Looking out the window on the plane home to Alaska, Porter catches my eye while thumbing through the contents in the seat pocket in front of him. I don’t say a word, yet I’m curious as to what he finds interesting. Within seconds he pulls the safety card out onto his lap, holds it up and says, “I’ve gotta read this, Dad. You know how much I love safety.” Shaking my head in laughter, I can only agree. What a sailor.
A bit later he turns to me again and, still on the safety thing, starts up a conversation about PFDs. He tells me that he wears his all the time on the dock and on the boat, and that I wear mine in the dark or in bad weather. True enough.
Then, when our chat extends into harnesses, tethers and night sailing, I slowly realize he’s recalling a discussion he listened to my dad and I have the day before in Seattle. I tell ya, the boy doesn’t let anything get by, and he knows safety is always a priority on our boat and others. Lately, it has been about others.
Being in Seattle last weekend for the boat show was a whirlwind of presentations, work meetings and catching up with many dear friends. (Sorry to those I missed!) But it was also a chance for me to work on issues related to two big sailing events I’m participating in this summer: the 750-mile Race to Alaska (R2AK), and the 333-mile freshwater classic, Chicago to Mackinac Race.
Each race presents a unique set of challenges with navigation, weather, crew and the boat, yet the principles of seamanship and safety remain the same — keep the water out of the boat, keep the people in the boat, and don’t hit anything.
Skippering the Mac with my dad alongside, and Jill and my siblings also aboard, means that I’ve got a crew of seven to account for and a boat to equip with adequate gear, knowledge and experience. With my dad in town for the show, we sat down and went through a number of items that we need to get done, made lists and even got to cross some things off those lists. Safety was given top priority and we made some key decisions at Fisheries Supply. The first of which was easy — buy the Standard Horizon HX870 as a supplement to our onboard radios.
I’ve probably talked about the HX870 before when Jill and I were fitting out Yahtzee for Swiftsure and the Oregon Offshore Race, but this handheld is a work of art. Also, it, or something similar, is a requirement for many offshore sailing events and we’ll have a couple aboard Team Wild Card for the R2AK. Key features include 66-channel WAAS GPS receiver, DSC calling, position sharing, waypoint and route navigation, navigation to a DSC distress call and a whole lot more. If you’re in the market for a handheld, this is the only option.

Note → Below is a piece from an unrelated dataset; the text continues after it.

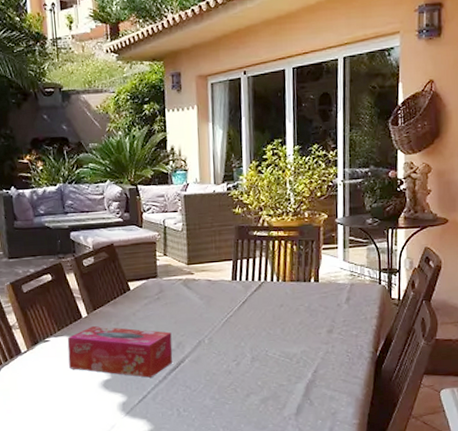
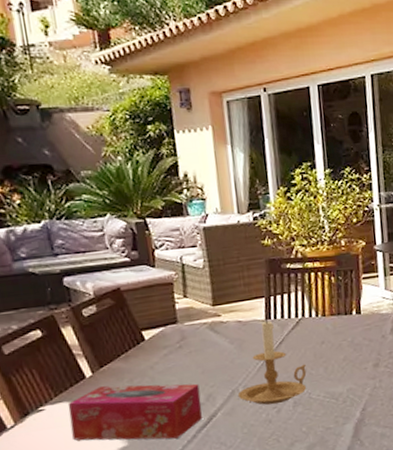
candle holder: none [203,280,265,358] -> present [237,319,307,405]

Our next move was to outfit the boat with new inflatable PFDs and tethers. I’ve looked at a lot of PFDs over the years and am continually impressed with what is on the market. What I haven’t been impressed with is how my old West Marine inflatable has fit compared to new models, particularly when I went into the pool during a Safety at Sea Seminar.
During our search for new life jackets we were looking to strike a balance between quality, comfort and price (since we’re buying seven), and I think we found it in the CrewSaver ErgoFit 40. A comfortable jacket will be worn and, thus, will be safe, and this particular jacket is a jump up in comfort from the suspender type. It is also clutter free and seems to allow for a good amount of mobility. And of utmost importance, it has a built in harness and automatically inflates when it is submerged. Porter will be happy to know that I’ll be wearing this one from now on aboard Yahtzee, and during this summer’s races.
The next piece of gear we decided on was another relatively easy one: jacklines. They’re a must for both races and I’ve used various styles and setups over the years for offshore sailing. But recently I came across the Wichard Lyf’Safe jacklines, which come in a kit with two lengths of webbing and then two tension adjusters with glow-in-the-dark covers. They are available in 27-, 36- and 46-foot lengths, and the adjusters make it quick and easy to set them up snuggly and safely where you want them.
“Where we want them” is something I’ve been contemplating a lot over the last couple years, though. I’ve never been a big fan of side deck jacklines and have been rigging Yahtzee’s farther inboard towards the mast to keep crew more centrally located. But my friends John Neal and Amanda Swan Neal turned me on to rigging the jacklines at waist or chest level — which I see the merits of but have yet to try — so we’ll need to figure out what works best during shakedown sails for each race.